Portable Power Stations Ratings

New Safety Technology for Portable Generators

To reduce the risk of carbon monoxide poisoning, some new generators feature a built-in sensor that triggers an automatic shutoff if CO builds up to dangerous levels in an enclosed space, and some also have engines that emit less CO in the first place. Recent test data from CR shows that these safety features will likely save lives.

Consumer Reports only recommends portable generators that pass our new CO Safety Technology test.

Even if your generator has these potentially life-saving features, we still advise consumers follow our longstanding safety guidelines: Always operate a generator a minimum of 20 feet from your home, with the exhaust directed away from any windows, doors, air conditioners or other structures. 

Additional Features to Consider

Don't let rain, snow, or wind keep you in the dark. Consider these options to make sure you get the best generator for your needs.

Automatic CO Shutoff
A critical safety feature new to portable generators that automatically shuts down the engine if a CO sensor detects levels of the deadly gas building up to certain limits. A portable generator must have this feature to earn a spot on our list of CR recommended products. You might see marketing terms such as "CO Guard," "CO Protect," "CO Detect," "CO Shield," or "CO Sense." The way to verify whether a generator meets one of the two standards is to look for one of these references on the packaging:

• ANSI/UL2201 Certified for Carbon Monoxide Safety
• ANSI/PGMA G300 Certified Safety & Performance

Low-CO Engine
An additional safety feature brands such as Ryobi are using to guard against risk of carbon monoxide poisoning.

Automatic Start
When the power goes off, the generator goes on—without you lifting a finger. This is great if you travel a lot or work far from home, and can't always get there quickly in an emergency.

Electric Start
Several portable models offer this push-button alternative to the hassle of pull-starting the engine.
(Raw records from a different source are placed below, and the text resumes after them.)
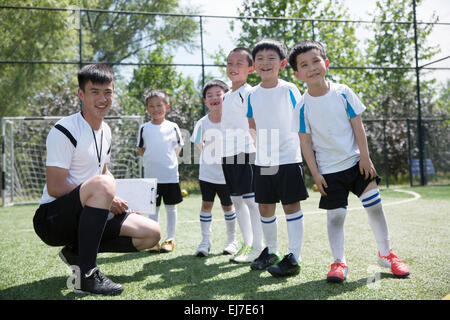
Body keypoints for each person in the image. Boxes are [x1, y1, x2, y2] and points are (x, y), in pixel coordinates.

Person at [32, 64, 161, 296]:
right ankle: (87, 276)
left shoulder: (106, 130)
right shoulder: (64, 130)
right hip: (53, 219)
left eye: (107, 92)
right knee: (103, 185)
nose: (102, 98)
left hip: (90, 211)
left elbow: (104, 171)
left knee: (152, 233)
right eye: (95, 92)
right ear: (81, 94)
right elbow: (55, 186)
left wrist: (116, 198)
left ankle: (76, 252)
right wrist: (105, 195)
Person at [289, 39, 410, 282]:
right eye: (304, 64)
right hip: (329, 172)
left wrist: (365, 158)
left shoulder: (343, 92)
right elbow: (305, 144)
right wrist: (316, 174)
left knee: (375, 207)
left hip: (357, 164)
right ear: (297, 74)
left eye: (316, 61)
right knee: (335, 217)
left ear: (327, 64)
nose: (312, 67)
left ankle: (386, 255)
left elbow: (358, 127)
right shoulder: (301, 107)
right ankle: (339, 262)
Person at [246, 39, 308, 277]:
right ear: (254, 65)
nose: (265, 63)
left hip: (289, 158)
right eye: (259, 59)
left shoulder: (289, 89)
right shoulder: (252, 94)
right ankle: (271, 250)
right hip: (264, 160)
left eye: (271, 58)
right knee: (265, 206)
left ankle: (294, 256)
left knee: (291, 206)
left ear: (282, 63)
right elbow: (252, 123)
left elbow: (301, 119)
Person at [221, 47, 265, 264]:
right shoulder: (227, 95)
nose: (233, 67)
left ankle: (258, 246)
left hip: (247, 152)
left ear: (251, 68)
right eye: (230, 63)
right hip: (228, 154)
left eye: (239, 63)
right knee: (237, 200)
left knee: (251, 201)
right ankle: (248, 244)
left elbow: (255, 123)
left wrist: (257, 150)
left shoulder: (250, 92)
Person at [191, 79, 237, 257]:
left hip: (227, 174)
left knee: (228, 206)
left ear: (227, 97)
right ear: (205, 101)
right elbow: (196, 141)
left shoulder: (232, 120)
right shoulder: (202, 122)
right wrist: (208, 153)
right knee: (206, 205)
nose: (214, 98)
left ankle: (231, 241)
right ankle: (205, 242)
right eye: (209, 95)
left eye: (218, 94)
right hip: (207, 174)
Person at [137, 89, 184, 253]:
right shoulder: (144, 128)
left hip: (170, 176)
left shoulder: (173, 127)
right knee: (153, 210)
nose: (156, 109)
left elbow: (178, 147)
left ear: (167, 106)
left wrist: (168, 163)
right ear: (147, 109)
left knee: (171, 208)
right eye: (151, 106)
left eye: (159, 105)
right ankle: (153, 241)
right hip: (151, 178)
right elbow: (141, 149)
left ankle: (170, 239)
Just factor in the added cost (around $50) if the battery is not included. Stationary models have automatic starting.

Alternative Fuel Capacity
Most portable models run only on gasoline, though some come equipped to run on a propane tank or natural-gas line and others can be converted with kits.

Fuel Gauge
Especially during long blackouts, you may appreciate the ability to check at a glance how much fuel remains in your portable generator.

Low-Oil Shutoff
If oil falls below minimum levels, the generator shuts down to prevent engine damage. Typically a standard feature on stationary generators, it's increasingly common on portables.

Multiple Outlets
Four or more lets you best use the wattage by spreading the load, though we recommend using these only in an extreme pinch at home, or for when you're away at a campsite. See the next section on transfer switches.

Removable Console
This connects to the generator so you can plug in appliances without running (potentially risky) extension cords outdoors.
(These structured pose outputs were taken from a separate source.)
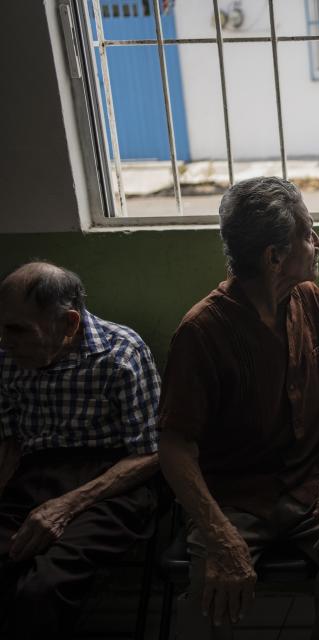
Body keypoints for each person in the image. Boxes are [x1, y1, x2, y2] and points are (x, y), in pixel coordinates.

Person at [158, 177, 319, 640]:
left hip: (309, 489)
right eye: (308, 233)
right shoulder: (202, 332)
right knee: (208, 585)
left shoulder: (307, 298)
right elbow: (174, 446)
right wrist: (220, 536)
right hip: (234, 498)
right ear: (274, 257)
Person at [0, 262, 160, 638]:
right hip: (34, 475)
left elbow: (152, 453)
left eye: (18, 330)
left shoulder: (120, 354)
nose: (6, 341)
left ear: (69, 324)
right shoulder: (8, 357)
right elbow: (8, 443)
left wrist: (67, 505)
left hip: (112, 484)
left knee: (42, 589)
Yes, You Need a Transfer Switch

What's that? The short answer: It safely connects a home standby or portable generator to your circuit panel via one cable. Skipping it could endanger utility workers, cause appliances to fry, and damage the generator itself.
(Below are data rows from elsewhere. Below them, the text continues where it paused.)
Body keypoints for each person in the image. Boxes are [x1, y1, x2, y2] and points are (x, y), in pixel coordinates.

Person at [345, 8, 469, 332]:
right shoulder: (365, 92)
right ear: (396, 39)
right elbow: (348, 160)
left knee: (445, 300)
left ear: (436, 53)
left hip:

We recommend that you have a licensed electrician install it, and you should be prepared to pay from $500 to $900 with labor. With a stationary model, the transfer switch turns on automatically. For portable models, you'll need to flip a few switches by hand when the power goes out. (Be sure to have your electrician walk you through the procedure.) 

Most transfer switches are designed for a 220-volt input, which means you're looking at a generator of 5,000 watts or more. For stationary models, it shuts off when the power goes on; for a portable, you'll flip the same switches the other way to bring up live power.

Want to save money? Install an interlock device instead, which costs $100-$200 less than a transfer switch and can be installed in less time by an electrician. This covers your service panel's main cutoff switch—so when the power pops back on, you can't accidentally put the generator on. Because that would be a bad thing. 

A portable generator hooked up to an electrical panel via a transfer switch.